Task description: From the line that includes "This is production" to the last line of the data, quote each line precisely; both boundary lines belong in the answer.

Data for processing:
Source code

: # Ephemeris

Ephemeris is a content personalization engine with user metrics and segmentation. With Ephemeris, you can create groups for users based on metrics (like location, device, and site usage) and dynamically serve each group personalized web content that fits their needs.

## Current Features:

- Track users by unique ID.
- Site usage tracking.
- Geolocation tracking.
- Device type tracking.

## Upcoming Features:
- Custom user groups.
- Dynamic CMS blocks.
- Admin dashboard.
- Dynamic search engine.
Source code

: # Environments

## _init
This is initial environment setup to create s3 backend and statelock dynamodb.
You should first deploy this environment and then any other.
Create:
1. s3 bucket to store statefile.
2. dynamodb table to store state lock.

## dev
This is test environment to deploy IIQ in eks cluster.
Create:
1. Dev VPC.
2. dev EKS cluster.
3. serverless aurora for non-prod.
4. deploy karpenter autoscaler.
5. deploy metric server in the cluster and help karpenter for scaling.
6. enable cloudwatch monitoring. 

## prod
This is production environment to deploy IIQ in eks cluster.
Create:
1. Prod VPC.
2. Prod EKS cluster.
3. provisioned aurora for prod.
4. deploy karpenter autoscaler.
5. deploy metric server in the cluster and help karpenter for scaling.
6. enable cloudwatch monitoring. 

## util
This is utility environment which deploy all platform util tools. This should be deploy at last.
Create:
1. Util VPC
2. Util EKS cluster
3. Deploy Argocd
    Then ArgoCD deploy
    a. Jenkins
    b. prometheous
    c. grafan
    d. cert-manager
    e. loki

Reply to the task:
This is production environment to deploy IIQ in eks cluster.
Create:
1. Prod VPC.
2. Prod EKS cluster.
3. provisioned aurora for prod.
4. deploy karpenter autoscaler.
5. deploy metric server in the cluster and help karpenter for scaling.
6. enable cloudwatch monitoring. 

## util
This is utility environment which deploy all platform util tools. This should be deploy at last.
Create:
1. Util VPC
2. Util EKS cluster
3. Deploy Argocd
    Then ArgoCD deploy
    a. Jenkins
    b. prometheous
    c. grafan
    d. cert-manager
    e. loki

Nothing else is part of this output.